Le projet de loi « Le mariage pour tous » a pour visée l’ouverture du droit au mariage de personnes de même sexe et par voie de conséquence, de l’adoption aux couples mariés de même sexe. Cette évolution de notre code civil mettrait enfin la France au diapason de neuf pays européens, treize dans le monde et neuf états américains.
En réaction à cette évolution démocratique, certains propos mettant en avant une supposée orthodoxie psychanalytique s’opposent formellement à ce projet.
Nous, psychanalystes (ou en formation psychanalytique), souhaitons par ce communiqué exprimer que « La psychanalyse » ne peut être invoquée pour s’opposer à un projet de loi visant l’égalité des droits. Au contraire, notre rapport à la psychanalyse nous empêche de nous en servir comme une morale ou une religion.

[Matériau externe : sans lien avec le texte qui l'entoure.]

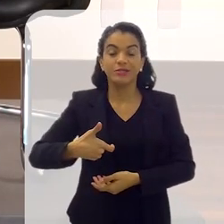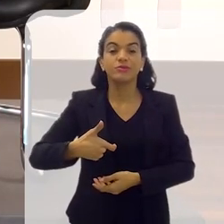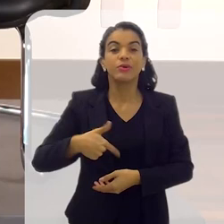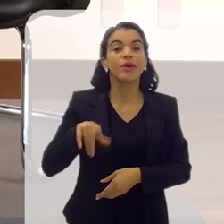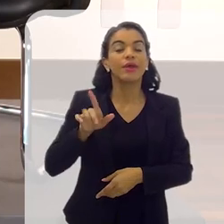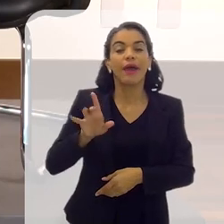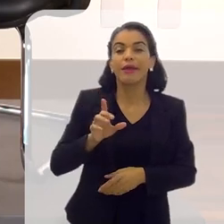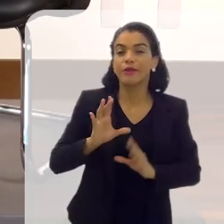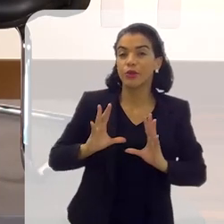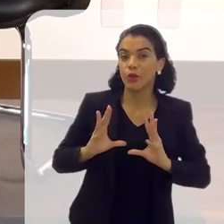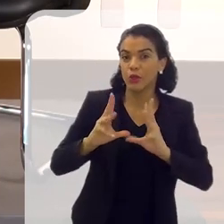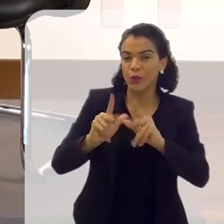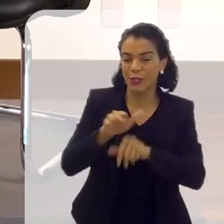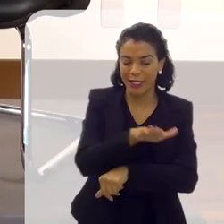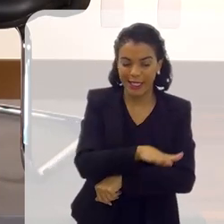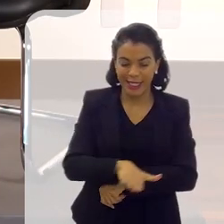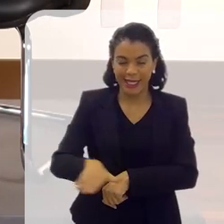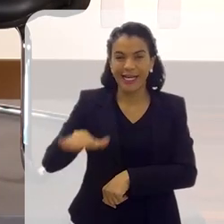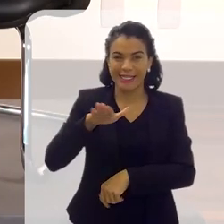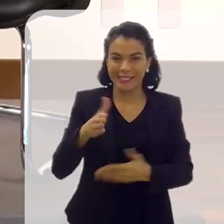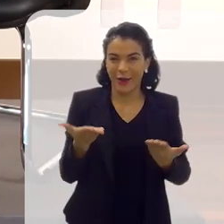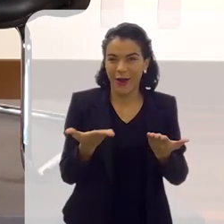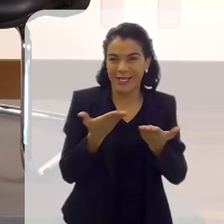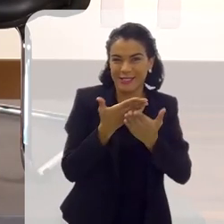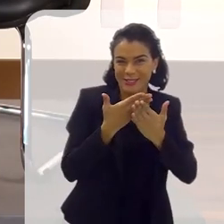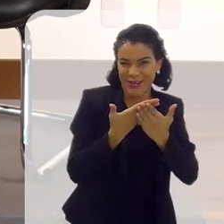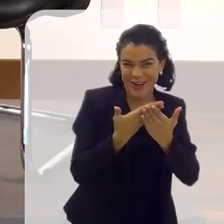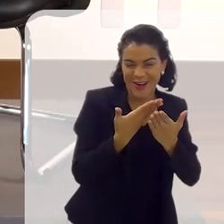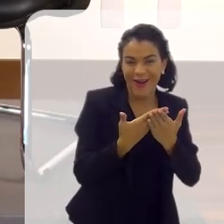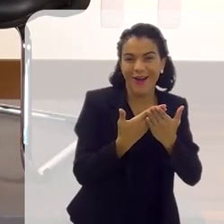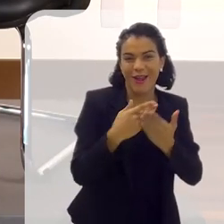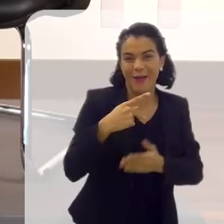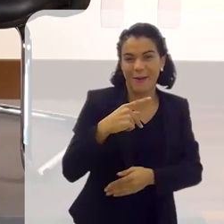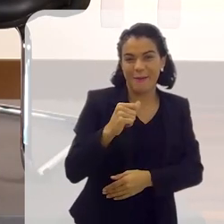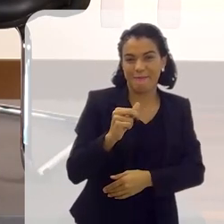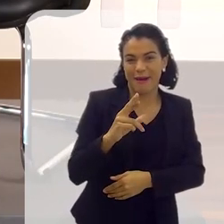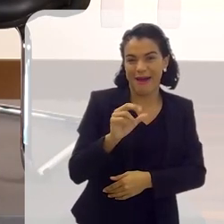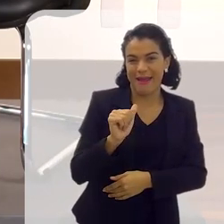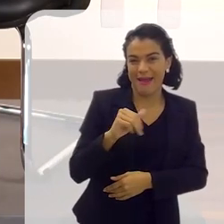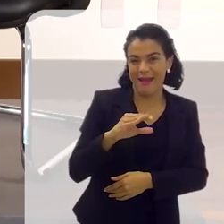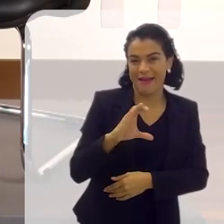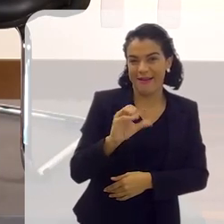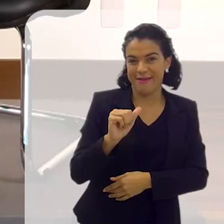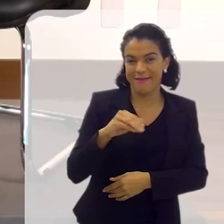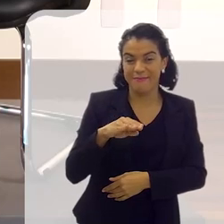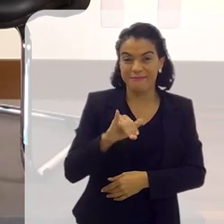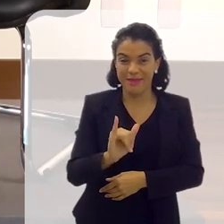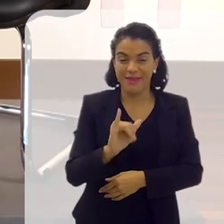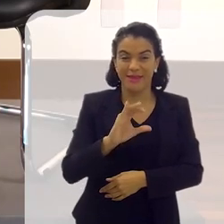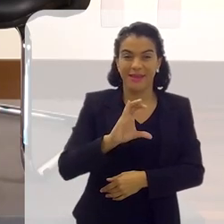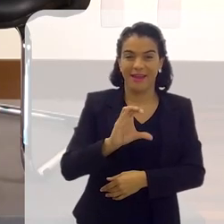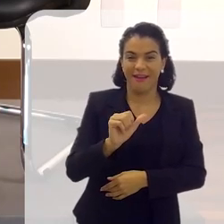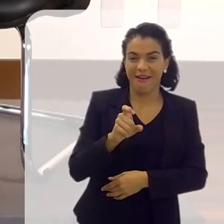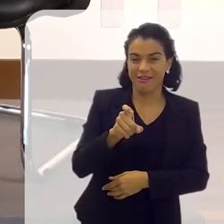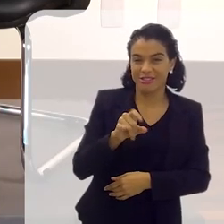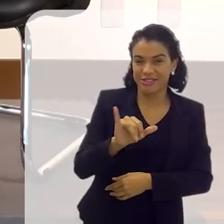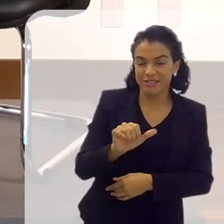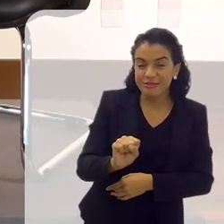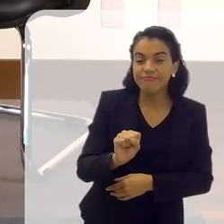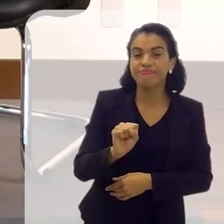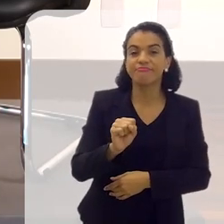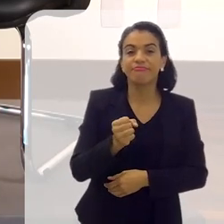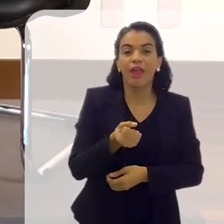e toda criança, por exemplo, nas escolas que eu estou fazendo agora, Paracambi, Caxias, eu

En conséquence, nous tenons à inviter le législateur à la plus extrême prudence concernant toute référence à la psychanalyse afin de justifier l’idéalisation d’un seul modèle familial.
Nous soutenons qu’il ne revient pas à la psychanalyse de se montrer moralisatrice et prédictive. Au contraire, rien dans le corpus théorique qui est le nôtre ne nous autorise à prédire le devenir des enfants quel que soit le couple qui les élève. La pratique psychanalytique nous enseigne depuis longtemps que l’on ne saurait tisser des relations de cause à effet entre un type d’organisation sociale ou familiale et une destinée psychique singulière.
De plus, la clinique de nombre d’entre nous avec des enfants de couples « homosexuels » atteste que ce milieu parental n’est ni plus ni moins pathogène qu’un autre environnement.
Il n’est pas inutile non plus de faire un retour aux prises de position de Freud concernant l’homosexualité. Pour s’en tenir, par exemple, aux toutes premières années de la naissance de la psychanalyse (1896), Freud signa une pétition initiée par le médecin et sexologue allemand Magnus Hirschfeld (1897) demandant l’abrogation du paragraphe 175 du code pénal allemand réprimant l’homosexualité masculine (recueillant plus de 6 000 signatures dont celles aussi de Krafft-Ebing, Andréas-Salomé, Zola, Rilke, Mann et Einstein).
Aussi nous tenons à rendre publique notre position et ces éléments de réflexion dans le cadre du débat national qui est engagé.